SOURCE DOCUMENT>
········

On December 1, 1875 the beacon of the Currituck Beach Lighthouse filled the remaining "dark space" on the North Carolina coast between the Cape Henry light to the north and Bodie Island to the south. To distinguish the Currituck Beach Lighthouse from other regional lighthouses, its exterior was left unpainted and gives today's visitor a sense of the multitude of bricks used to form the structure. The lighthouse was automated in 1939 when the United States Coast Guard assumed the duties of the Bureau of Lighthouses. At a height of 158 feet, the night beacon still flashes at 20-second intervals to warn ships hugging the chain of barrier islands along the coast.
The Lighthouse Keepers' House, a Victorian "stick style" dwelling, was constructed from pre-cut and labeled materials which were shipped by the U.S. Lighthouse Board on a barge and then assembled on site. In 1876, when the Keepers' House was completed, two keepers and their families shared the duplex in the isolated seaside setting. The keepers were removed after the Lighthouse was automated and attendants were no longer needed to clean the lenses, trim the wicks, fuel the lamp, and wind the clockwork mechanism which rotated the beacon.
By the late 1970s, the Lighthouse Keepers' House stood open to the elements with no windows or doors; porches had decayed and vines invaded the north side. Much of the interior millwork had been vandalized. Concerned about the preservation of the historic property, Outer Banks Conservationists, Inc., a private non-profit organization dedicated to the conservation of the character of the Outer Banks of North Carolina, signed a lease with the State of North Carolina in 1980 to begin a phased restoration of the property. The lease charged the group with the responsibility of restoring the Keepers' House and improving the historic compound.
Today, the grounds and walkways are rejuvenated and the exterior of the Keepers' House is nearly complete, but the phased restoration of the interior remains a considerable undertaking. Although plaster walls and pine floors have been repaired, vandalized wainscoting replaced, and the mahogany balustrades replicated, reproduction doors and hardware must be made and installed and interior finishes applied.
OBC worked with the N.C. Department of Cultural Resources to restore the smaller (and possibly older) dwelling on the north side of the complex. This house was probably moved to the site around 1920 as a residence for a third keeper and his family. The structure is now open from Easter through Thanksgiving as a Museum Shop offering models of Outer Banks lighthouses, books and other lighthouse and wild horse-related items.

········

ROWS>

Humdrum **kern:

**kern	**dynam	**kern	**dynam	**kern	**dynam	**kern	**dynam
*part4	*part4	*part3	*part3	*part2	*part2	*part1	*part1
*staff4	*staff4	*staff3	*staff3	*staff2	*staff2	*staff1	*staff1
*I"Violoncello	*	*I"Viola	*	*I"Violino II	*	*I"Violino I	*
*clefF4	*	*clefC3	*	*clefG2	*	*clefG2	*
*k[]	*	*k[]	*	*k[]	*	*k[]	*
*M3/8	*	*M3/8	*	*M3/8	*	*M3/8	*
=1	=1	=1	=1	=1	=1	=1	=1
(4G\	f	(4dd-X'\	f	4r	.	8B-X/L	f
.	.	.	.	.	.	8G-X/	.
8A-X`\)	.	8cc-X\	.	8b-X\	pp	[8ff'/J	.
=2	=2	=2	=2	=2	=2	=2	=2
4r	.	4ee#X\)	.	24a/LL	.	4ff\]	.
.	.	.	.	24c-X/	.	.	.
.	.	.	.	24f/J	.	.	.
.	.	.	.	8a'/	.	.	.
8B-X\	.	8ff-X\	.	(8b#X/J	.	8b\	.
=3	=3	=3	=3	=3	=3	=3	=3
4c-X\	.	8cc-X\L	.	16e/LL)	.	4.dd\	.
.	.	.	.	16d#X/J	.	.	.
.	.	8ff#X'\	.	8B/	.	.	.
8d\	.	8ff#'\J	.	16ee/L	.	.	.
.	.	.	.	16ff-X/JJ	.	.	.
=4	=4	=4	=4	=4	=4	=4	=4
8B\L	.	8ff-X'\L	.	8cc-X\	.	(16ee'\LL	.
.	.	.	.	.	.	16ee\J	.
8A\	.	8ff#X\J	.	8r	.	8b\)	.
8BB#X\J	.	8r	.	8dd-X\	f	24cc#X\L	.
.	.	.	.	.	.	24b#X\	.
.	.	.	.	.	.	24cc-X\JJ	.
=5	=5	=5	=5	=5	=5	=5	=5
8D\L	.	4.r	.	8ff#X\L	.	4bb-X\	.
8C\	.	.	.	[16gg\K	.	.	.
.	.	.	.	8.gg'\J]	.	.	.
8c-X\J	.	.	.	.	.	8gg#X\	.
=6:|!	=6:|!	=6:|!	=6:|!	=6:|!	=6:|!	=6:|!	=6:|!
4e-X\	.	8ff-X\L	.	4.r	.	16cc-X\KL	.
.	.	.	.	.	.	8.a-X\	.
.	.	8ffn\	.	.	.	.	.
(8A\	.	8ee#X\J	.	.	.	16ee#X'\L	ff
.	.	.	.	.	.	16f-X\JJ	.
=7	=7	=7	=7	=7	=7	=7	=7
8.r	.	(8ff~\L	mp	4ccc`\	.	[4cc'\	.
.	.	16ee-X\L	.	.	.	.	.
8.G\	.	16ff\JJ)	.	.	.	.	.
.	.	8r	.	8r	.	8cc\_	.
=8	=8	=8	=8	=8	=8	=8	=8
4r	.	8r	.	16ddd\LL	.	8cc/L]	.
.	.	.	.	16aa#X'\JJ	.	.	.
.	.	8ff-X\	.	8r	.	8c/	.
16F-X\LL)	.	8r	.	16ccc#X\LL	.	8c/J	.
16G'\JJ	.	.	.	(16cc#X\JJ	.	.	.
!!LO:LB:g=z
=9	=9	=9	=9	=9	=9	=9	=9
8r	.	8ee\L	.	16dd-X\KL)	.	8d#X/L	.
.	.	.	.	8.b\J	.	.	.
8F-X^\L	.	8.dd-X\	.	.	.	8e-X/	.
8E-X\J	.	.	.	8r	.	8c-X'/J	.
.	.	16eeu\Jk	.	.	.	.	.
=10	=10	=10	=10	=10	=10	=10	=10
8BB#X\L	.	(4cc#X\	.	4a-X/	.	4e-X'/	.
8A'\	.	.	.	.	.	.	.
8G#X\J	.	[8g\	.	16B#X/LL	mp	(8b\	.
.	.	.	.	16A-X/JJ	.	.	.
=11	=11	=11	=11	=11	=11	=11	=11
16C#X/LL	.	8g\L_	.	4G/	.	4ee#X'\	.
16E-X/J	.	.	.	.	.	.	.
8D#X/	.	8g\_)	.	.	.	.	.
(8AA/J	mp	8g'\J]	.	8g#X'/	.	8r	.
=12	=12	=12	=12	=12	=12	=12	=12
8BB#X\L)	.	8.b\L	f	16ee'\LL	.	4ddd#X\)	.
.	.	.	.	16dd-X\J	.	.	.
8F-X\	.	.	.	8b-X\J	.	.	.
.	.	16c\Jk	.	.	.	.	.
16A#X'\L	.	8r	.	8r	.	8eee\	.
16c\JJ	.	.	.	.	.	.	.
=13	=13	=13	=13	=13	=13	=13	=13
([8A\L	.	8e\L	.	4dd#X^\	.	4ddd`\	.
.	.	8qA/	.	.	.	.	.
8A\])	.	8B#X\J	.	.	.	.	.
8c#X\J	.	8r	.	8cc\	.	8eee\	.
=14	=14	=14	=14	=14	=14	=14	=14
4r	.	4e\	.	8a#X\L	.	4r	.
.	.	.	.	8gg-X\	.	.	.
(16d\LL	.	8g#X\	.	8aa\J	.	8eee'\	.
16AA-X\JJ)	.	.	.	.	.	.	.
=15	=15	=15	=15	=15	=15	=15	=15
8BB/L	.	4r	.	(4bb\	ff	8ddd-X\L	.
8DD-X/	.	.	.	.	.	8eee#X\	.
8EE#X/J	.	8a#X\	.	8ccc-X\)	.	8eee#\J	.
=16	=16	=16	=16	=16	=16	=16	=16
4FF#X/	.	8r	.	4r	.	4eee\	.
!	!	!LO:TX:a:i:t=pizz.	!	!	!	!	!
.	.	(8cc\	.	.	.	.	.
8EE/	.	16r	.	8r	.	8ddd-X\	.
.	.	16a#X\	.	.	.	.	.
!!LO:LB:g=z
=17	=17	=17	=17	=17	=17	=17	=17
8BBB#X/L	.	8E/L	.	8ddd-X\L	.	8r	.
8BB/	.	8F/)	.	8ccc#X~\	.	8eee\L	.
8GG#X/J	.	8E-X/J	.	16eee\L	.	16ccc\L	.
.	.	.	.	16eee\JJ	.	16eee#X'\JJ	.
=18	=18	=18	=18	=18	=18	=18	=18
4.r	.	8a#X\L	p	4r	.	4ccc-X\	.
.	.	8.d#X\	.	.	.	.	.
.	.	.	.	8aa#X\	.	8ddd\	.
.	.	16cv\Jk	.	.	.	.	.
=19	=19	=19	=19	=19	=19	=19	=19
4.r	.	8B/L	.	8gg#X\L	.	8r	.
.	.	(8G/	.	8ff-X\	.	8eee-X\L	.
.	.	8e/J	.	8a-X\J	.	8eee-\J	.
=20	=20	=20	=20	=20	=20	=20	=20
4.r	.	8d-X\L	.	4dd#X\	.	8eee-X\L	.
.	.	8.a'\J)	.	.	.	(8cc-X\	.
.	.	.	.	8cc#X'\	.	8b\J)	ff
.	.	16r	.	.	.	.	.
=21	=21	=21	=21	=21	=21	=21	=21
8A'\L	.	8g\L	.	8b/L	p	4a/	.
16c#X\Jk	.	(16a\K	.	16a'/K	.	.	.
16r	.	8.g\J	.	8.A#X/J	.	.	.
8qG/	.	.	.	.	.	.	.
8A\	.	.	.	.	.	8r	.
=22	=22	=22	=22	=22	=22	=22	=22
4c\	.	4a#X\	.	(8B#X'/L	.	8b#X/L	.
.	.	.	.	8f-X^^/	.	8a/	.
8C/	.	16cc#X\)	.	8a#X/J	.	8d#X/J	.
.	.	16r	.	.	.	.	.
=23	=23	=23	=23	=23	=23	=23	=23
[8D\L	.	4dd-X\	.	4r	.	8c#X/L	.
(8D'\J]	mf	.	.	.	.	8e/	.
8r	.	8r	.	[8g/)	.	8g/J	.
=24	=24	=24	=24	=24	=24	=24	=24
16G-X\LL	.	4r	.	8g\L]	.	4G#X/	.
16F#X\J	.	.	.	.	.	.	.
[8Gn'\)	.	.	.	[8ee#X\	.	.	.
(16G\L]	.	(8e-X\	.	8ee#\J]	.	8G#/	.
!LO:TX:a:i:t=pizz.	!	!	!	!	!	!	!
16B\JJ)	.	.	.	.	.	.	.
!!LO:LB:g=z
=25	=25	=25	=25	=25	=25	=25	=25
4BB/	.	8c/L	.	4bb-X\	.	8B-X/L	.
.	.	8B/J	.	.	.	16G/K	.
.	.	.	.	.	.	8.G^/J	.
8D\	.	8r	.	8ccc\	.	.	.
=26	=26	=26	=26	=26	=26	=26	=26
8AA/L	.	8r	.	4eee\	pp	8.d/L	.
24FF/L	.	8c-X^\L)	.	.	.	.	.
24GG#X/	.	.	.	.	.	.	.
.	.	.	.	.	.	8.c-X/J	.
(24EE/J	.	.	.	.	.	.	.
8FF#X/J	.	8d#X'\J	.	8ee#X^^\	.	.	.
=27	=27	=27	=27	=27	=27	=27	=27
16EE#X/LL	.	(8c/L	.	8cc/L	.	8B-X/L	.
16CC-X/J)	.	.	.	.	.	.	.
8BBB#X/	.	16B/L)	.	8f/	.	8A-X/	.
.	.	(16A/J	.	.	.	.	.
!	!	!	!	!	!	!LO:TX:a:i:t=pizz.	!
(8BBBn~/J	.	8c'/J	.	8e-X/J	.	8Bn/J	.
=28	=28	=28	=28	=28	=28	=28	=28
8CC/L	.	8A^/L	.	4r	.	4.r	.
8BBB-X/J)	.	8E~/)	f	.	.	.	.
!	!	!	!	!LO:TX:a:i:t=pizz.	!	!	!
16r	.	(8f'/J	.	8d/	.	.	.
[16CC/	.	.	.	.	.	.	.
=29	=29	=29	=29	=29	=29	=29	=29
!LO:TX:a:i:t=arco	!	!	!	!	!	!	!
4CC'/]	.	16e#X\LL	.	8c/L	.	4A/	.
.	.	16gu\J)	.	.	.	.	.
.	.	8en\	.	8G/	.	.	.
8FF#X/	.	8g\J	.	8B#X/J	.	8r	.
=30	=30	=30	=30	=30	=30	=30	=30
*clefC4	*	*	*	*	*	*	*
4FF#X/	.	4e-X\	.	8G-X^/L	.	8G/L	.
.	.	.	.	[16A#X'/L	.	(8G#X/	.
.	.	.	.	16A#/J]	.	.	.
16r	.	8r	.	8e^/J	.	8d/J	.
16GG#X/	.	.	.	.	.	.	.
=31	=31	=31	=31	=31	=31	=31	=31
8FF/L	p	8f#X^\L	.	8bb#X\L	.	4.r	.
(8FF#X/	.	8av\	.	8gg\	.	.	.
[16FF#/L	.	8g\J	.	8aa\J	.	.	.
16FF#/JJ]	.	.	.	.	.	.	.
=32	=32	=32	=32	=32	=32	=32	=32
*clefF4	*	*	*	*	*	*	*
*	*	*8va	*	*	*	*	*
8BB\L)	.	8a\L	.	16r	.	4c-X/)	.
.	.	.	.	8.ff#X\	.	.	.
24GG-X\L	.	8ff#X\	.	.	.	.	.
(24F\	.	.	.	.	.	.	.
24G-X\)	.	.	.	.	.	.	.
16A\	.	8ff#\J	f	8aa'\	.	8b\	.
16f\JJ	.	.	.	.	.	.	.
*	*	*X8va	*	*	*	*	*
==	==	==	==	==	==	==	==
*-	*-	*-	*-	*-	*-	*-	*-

········

SET EXERCISE> Reproduce word for word the part of the Currituck Beach Lighthouse text from "On December 1, 1875" up to and including "along the coast.".

EXERCISE RESULT>
On December 1, 1875 the beacon of the Currituck Beach Lighthouse filled the remaining "dark space" on the North Carolina coast between the Cape Henry light to the north and Bodie Island to the south. To distinguish the Currituck Beach Lighthouse from other regional lighthouses, its exterior was left unpainted and gives today's visitor a sense of the multitude of bricks used to form the structure. The lighthouse was automated in 1939 when the United States Coast Guard assumed the duties of the Bureau of Lighthouses. At a height of 158 feet, the night beacon still flashes at 20-second intervals to warn ships hugging the chain of barrier islands along the coast.